Mais qui dit ce qui est de bon goût ?

Pour Pierre Bourdieu, le bon goût est le résultat d’une pratique sociale. Le bon goût est en réalité ce que les personnes qui possèdent une place prépondérante dans la société (parce qu’elles possèdent un riche capital économique et culturelle) font passer pour du bon goût. Le bon goût est une construction sociale plutôt qu’un jugement objectif. Préférer un film d’Abbas Kiarostami, bien critiqué par Télérama, ou regarder Dersou Ouzala d’Akira Kurosawa dans un ciné-club, et refuser de regarder le dernier Transformers trahit une certaine appartenance sociale bourgeoise (ou au moins avec beaucoup de capital culturel). 

Que faut-il pour avoir bon goût ? Il faut du capital culturel.
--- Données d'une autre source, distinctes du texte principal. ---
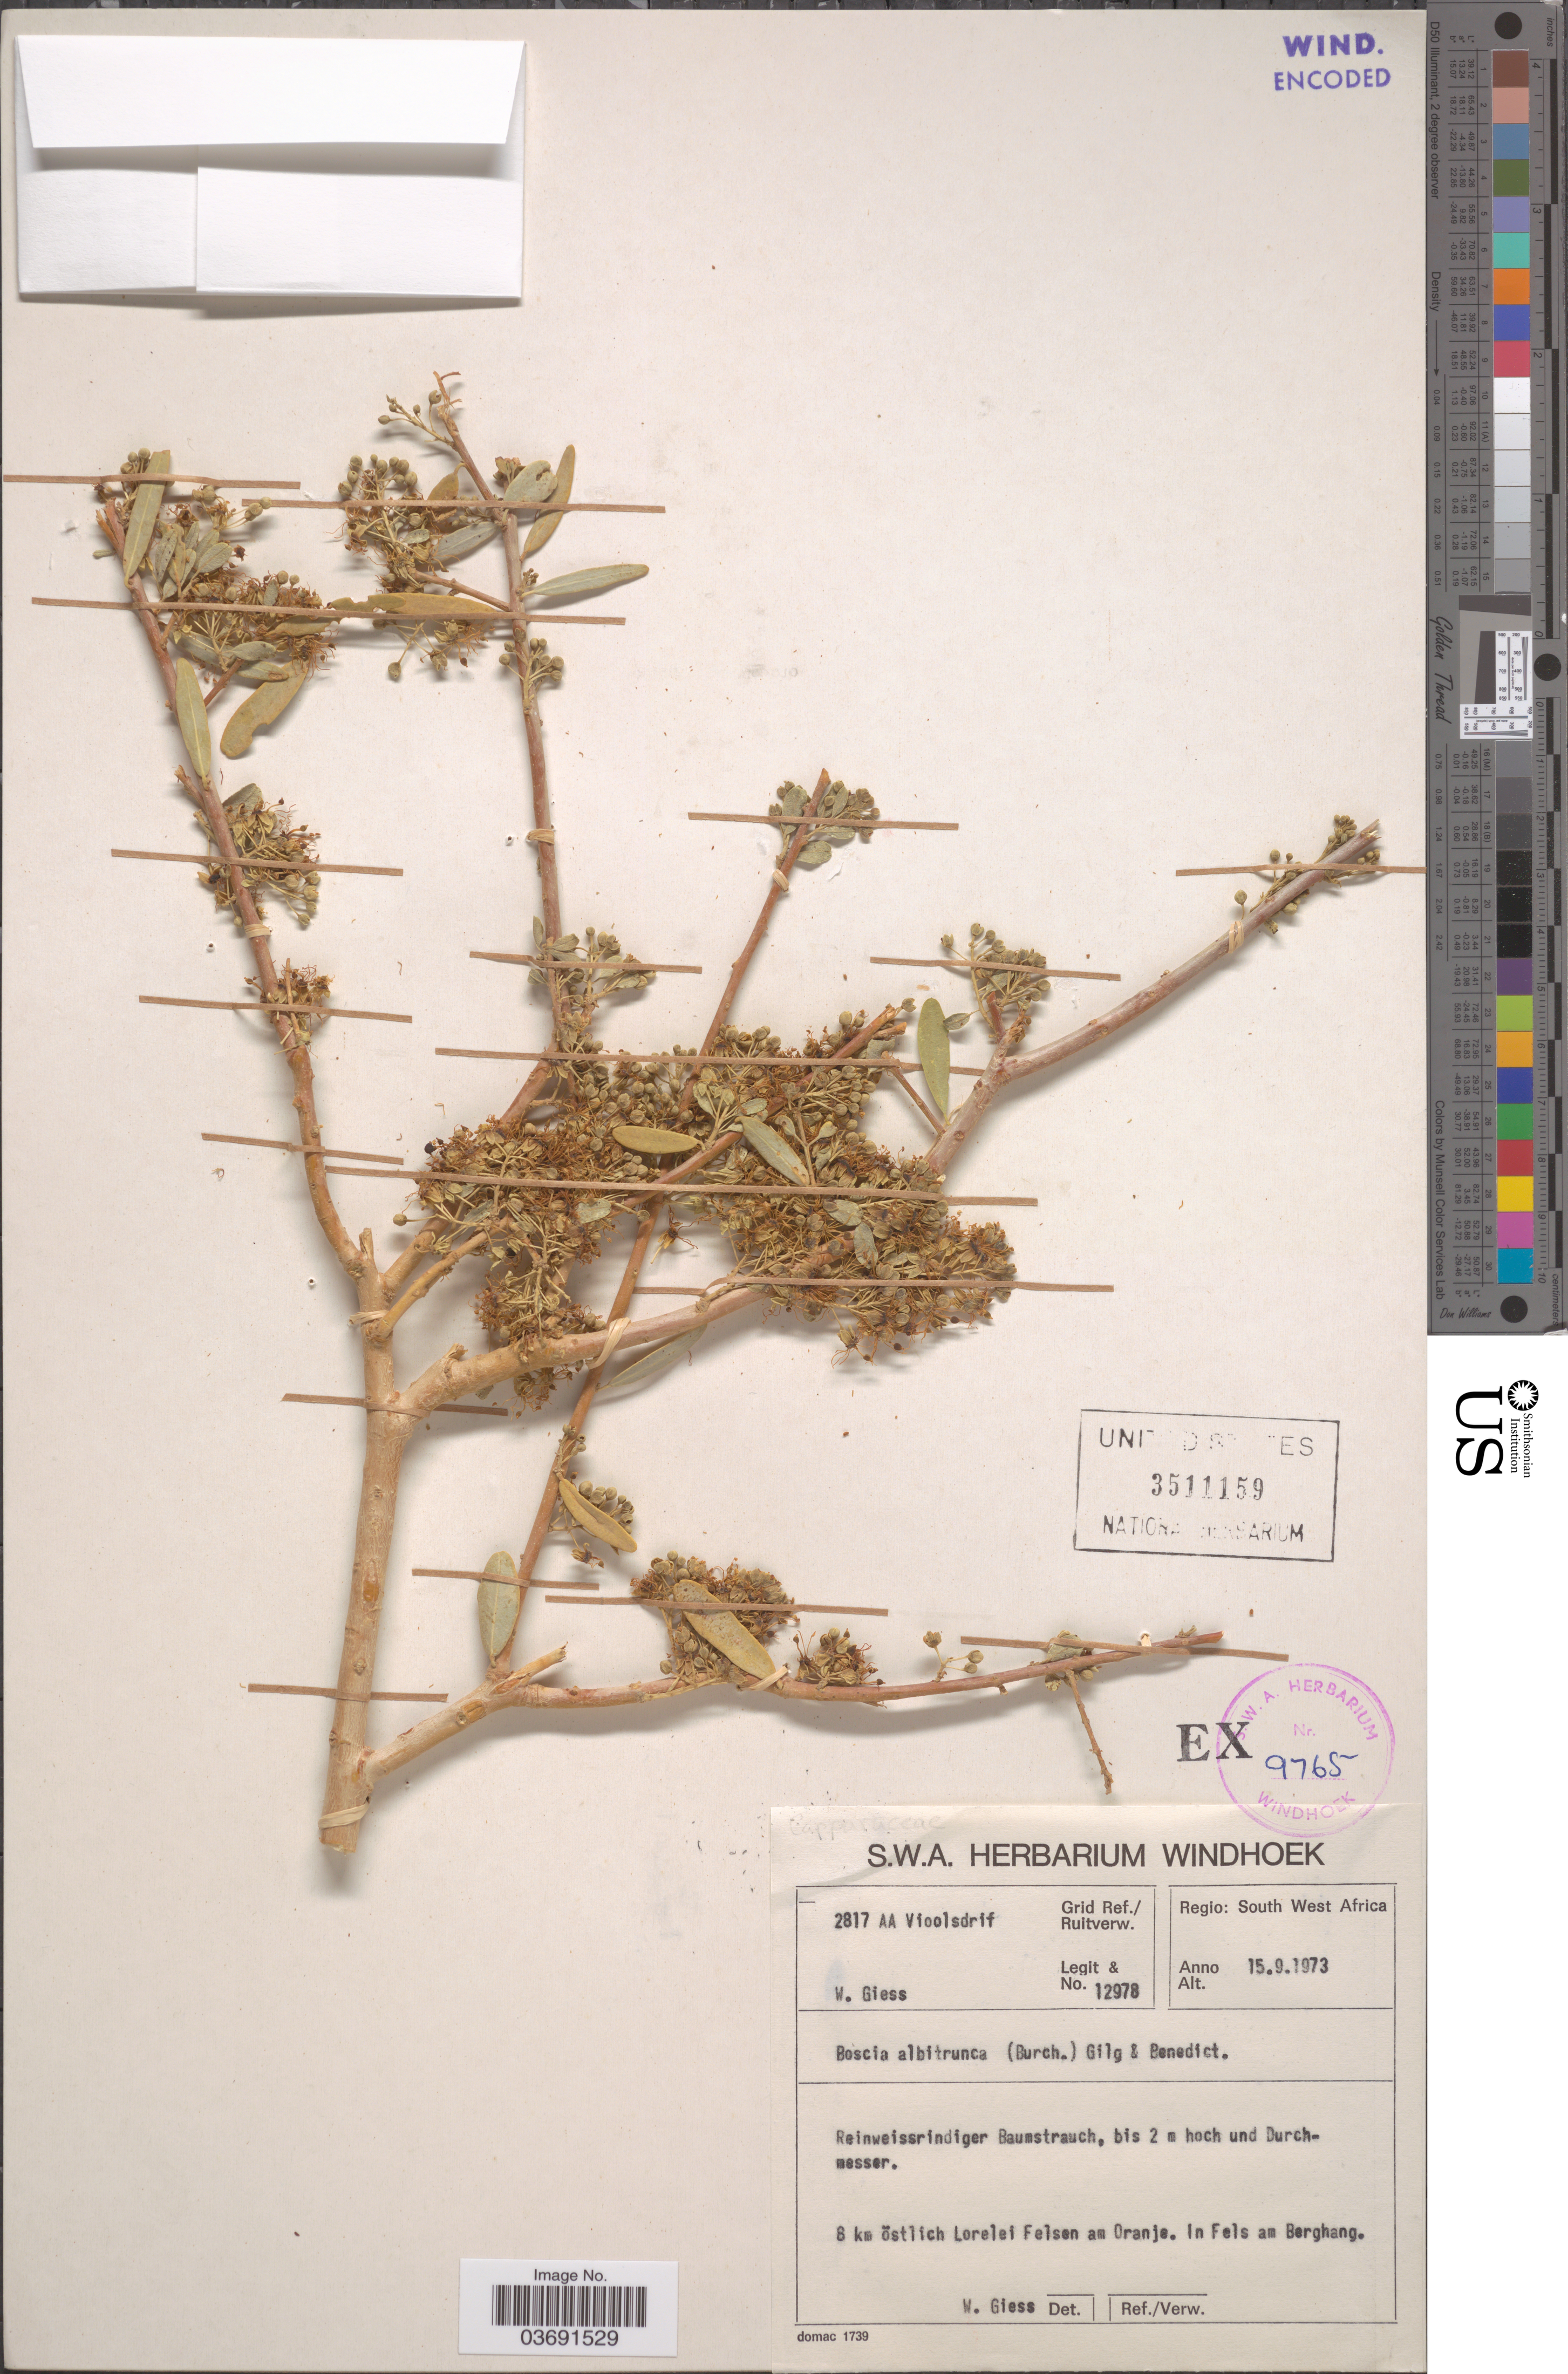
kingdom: Plantae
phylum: Tracheophyta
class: Magnoliopsida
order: Brassicales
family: Capparaceae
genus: Boscia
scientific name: Boscia albitrunca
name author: (Burch.) Gilg & Gilg-Ben.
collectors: W. Giess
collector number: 12978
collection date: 1973-09-15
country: Namibia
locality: Grid Ref./Ruitverw. 2817 AA Vioolsdrif. Regio: South West Africa. Reinweissrindiger Baumstrauch, bis 2 m hoch und Durchmesser.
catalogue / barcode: US 3511159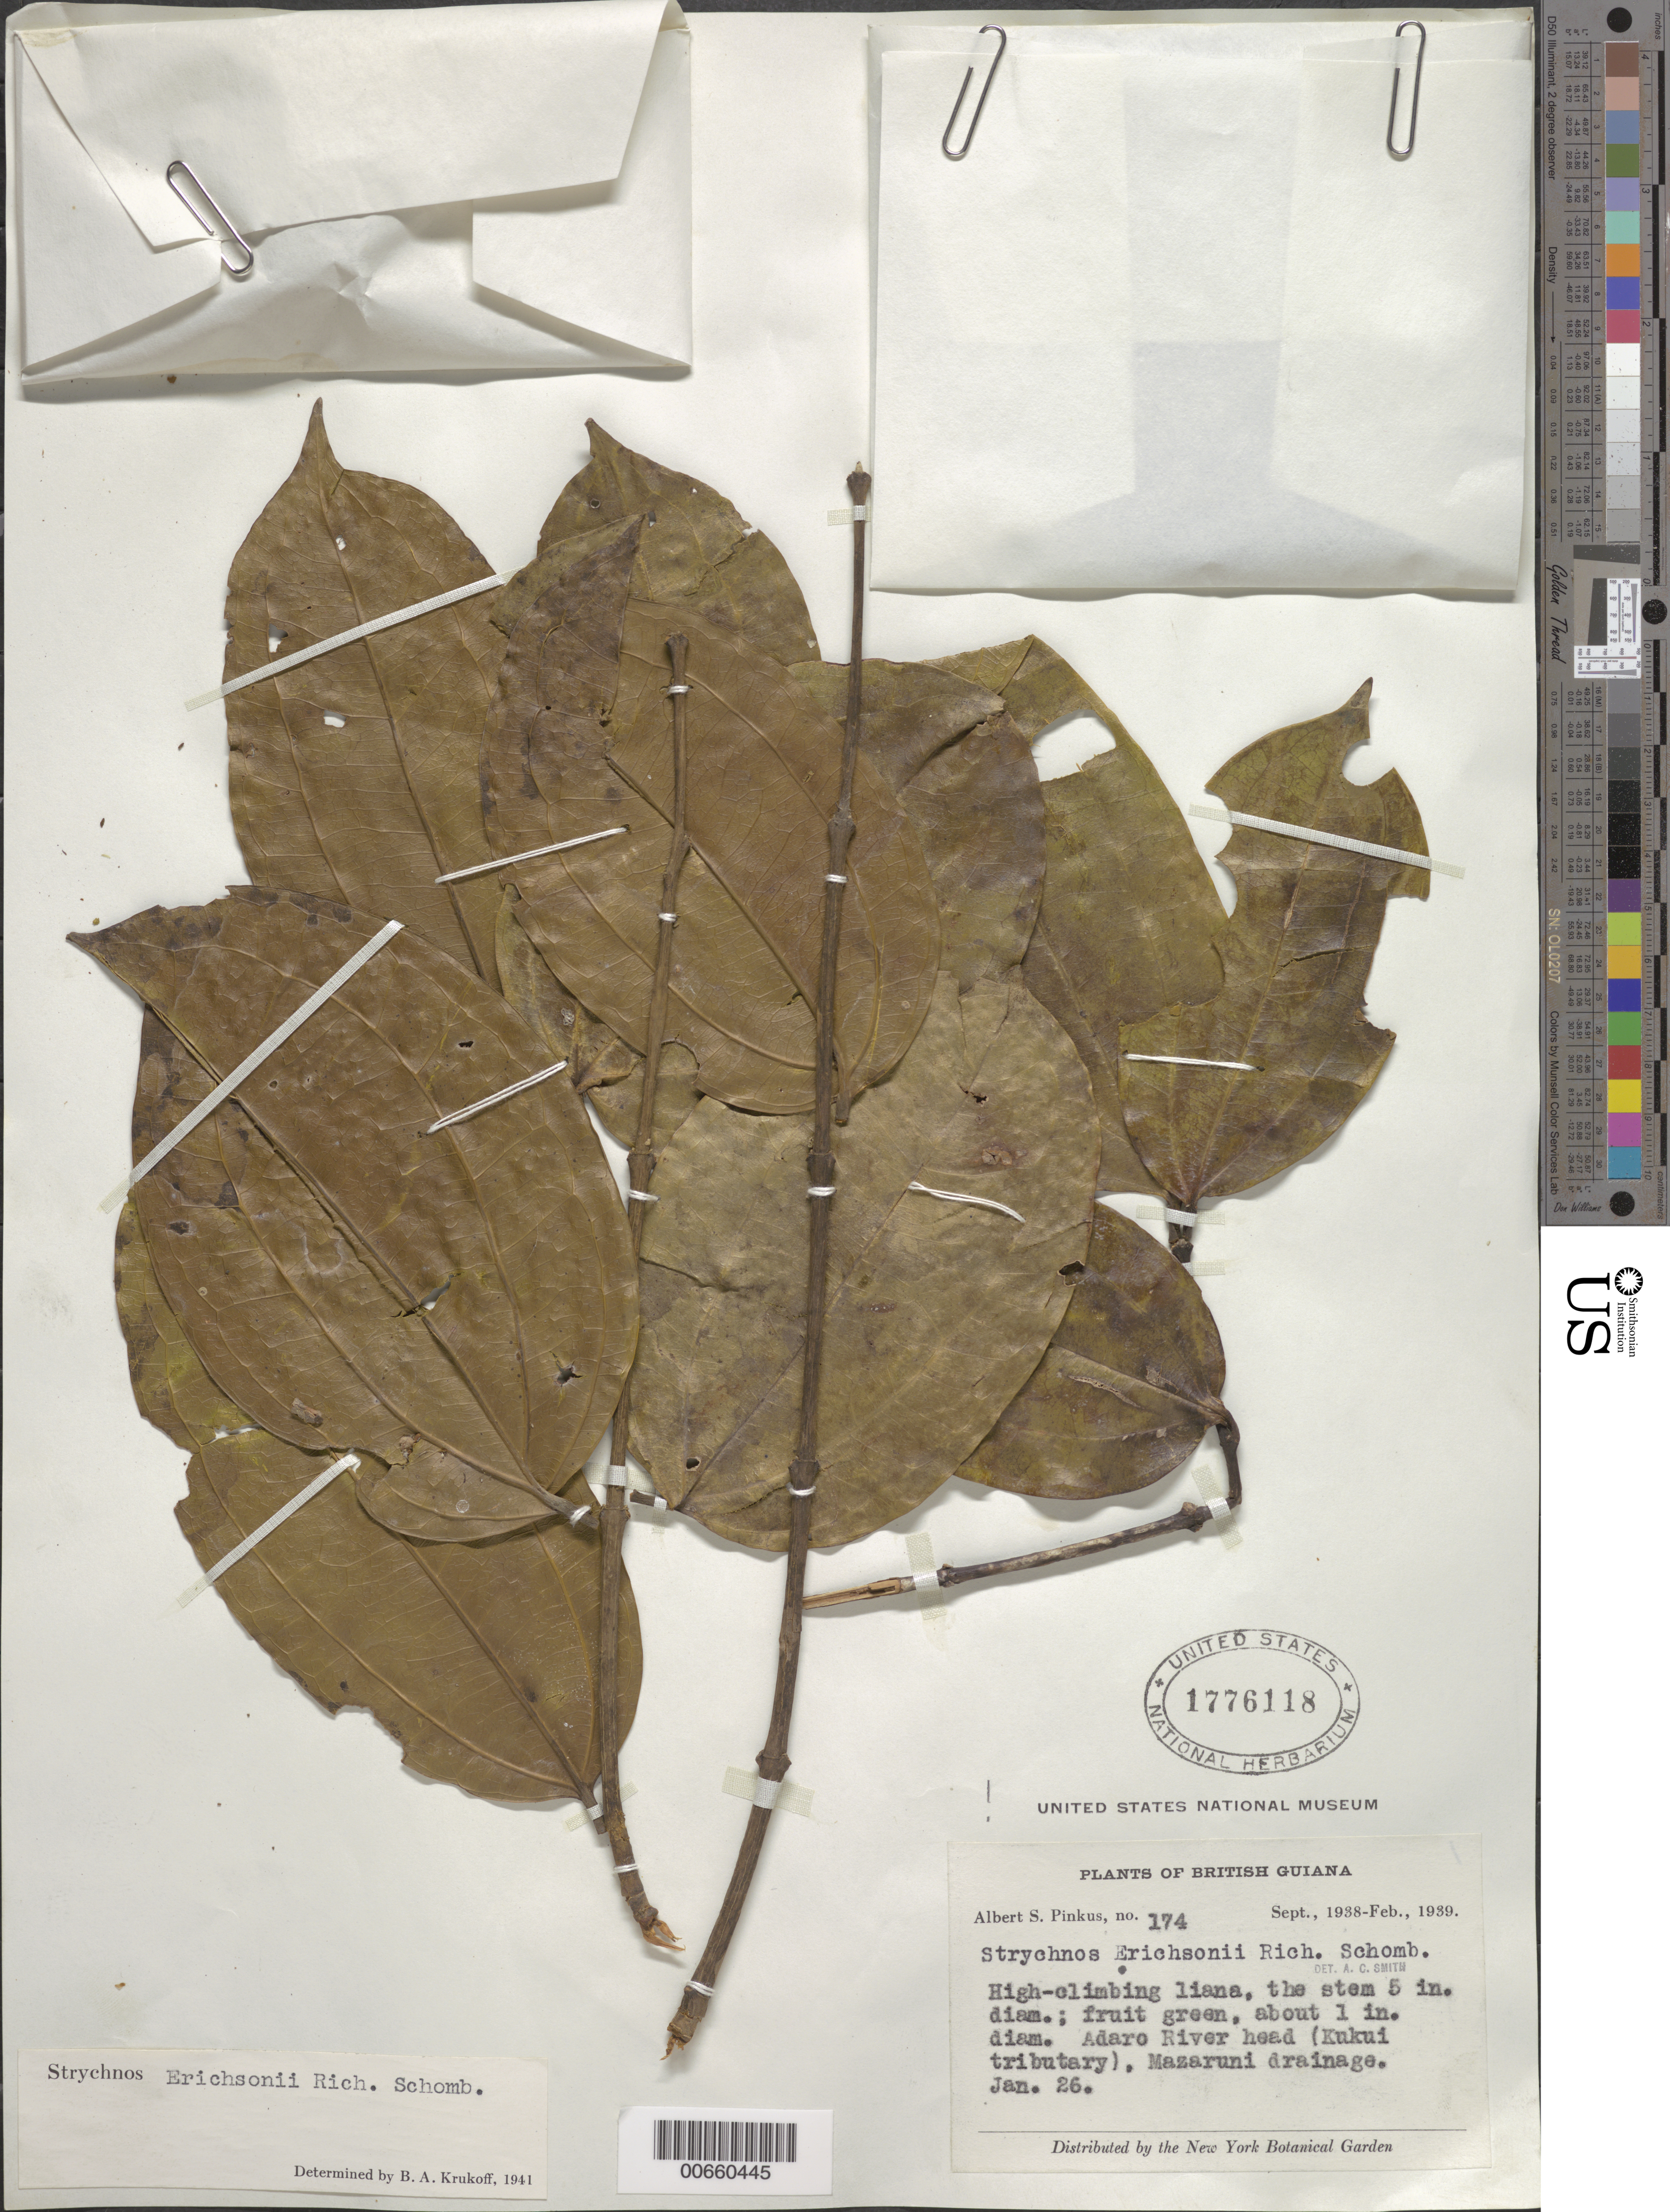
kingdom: Plantae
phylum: Tracheophyta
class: Magnoliopsida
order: Gentianales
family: Loganiaceae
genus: Strychnos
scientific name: Strychnos erichsonii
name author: R.H. Schomb. ex Progel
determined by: Krukoff, B. A.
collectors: A. Pinkus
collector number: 174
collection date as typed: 26-Jan-39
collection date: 1939-01-26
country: Guyana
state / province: Cuyuni-Mazaruni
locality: Arabaru R. (Kako trib.), upper Mazaruni drainage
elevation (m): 610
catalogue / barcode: US 1776118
Tout comme le capital économique définit les ressources économiques qui peuvent être transmises, le capital culturel désigne les ressources culturelles qui peuvent être transmises. Il s’agit d’objets (livres, collections d’objets d’art, etc.), de titres (diplômes, réputation, etc.) mais surtout il s’agit d’habitus culturel. C’est une façon de goûter, une façon de juger qui est incorporée, intériorisée. Par exemple, l’habitude de dire « j’aime, j’aime pas » ou au contraire d’exprimer un avis plus prudent, nuancé et argumenté. L’habitude de demander la définition des mots à ses parents ou l’habitude de se dire qu’il y a des activités culturelles qui ne sont pas pour nous. Ces habitus sont des capacités, des « dispositions » qui permettent de s’adapter à un milieu, de s’y sentir intégré ou au contraire étranger. Alors que ces habitudes sont apprises, acquises, elles semblent naturels et aller de soi. Elles permettent de faire passer pour naturel quelque chose qui est artificiel. On peut par exemple détester « spontanément » le goût de tel aliment exotique, alors qu’il est évident que d’autres l’aiment « naturellement » parce qu’ils l’ont mangé quand ils étaient plus jeunes, et ont appris à l’apprécier. 



Un extrait du film Manhattan (1979), de et avec Woody Allen. 

Quand Woody Allen se prend une leçon de bon goût par Diane Keaton.


Avoir du capital culturel permet de produire des jugements référencés. Puisqu’on a l’habitude de se retenir de juger spontanément, le bon goût construit par la société valorise une certaine distance avec les oeuvres goûtés. Les oeuvres complexes, difficiles, voire franchement repoussantes sont également privilégiés. Ce bon goût étant rare, il sert surtout à distinguer ceux qui l’ont et ceux qui ne l’ont pas. Le goût se fonde alors sur le « dégoût du goût des autres ».

Il ne faut pas croire que l’art ne serve qu’à se distinguer. Les personnes ayant le plus de capital culturel se positionnent contre celles qui en ont moins, mais celles qui en ont moins le savent également, et peuvent se positionner contre les personnes qui ont « bon goût ». Nous sommes tous doués de jugement, et nous avons tous conscience d’en produire un spécifique à une certaine catégorie de la population. Nous sommes tous « distingués ». Jul sait qu’il porte des claquettes et des chaussettes et que c’est de mauvais goût. 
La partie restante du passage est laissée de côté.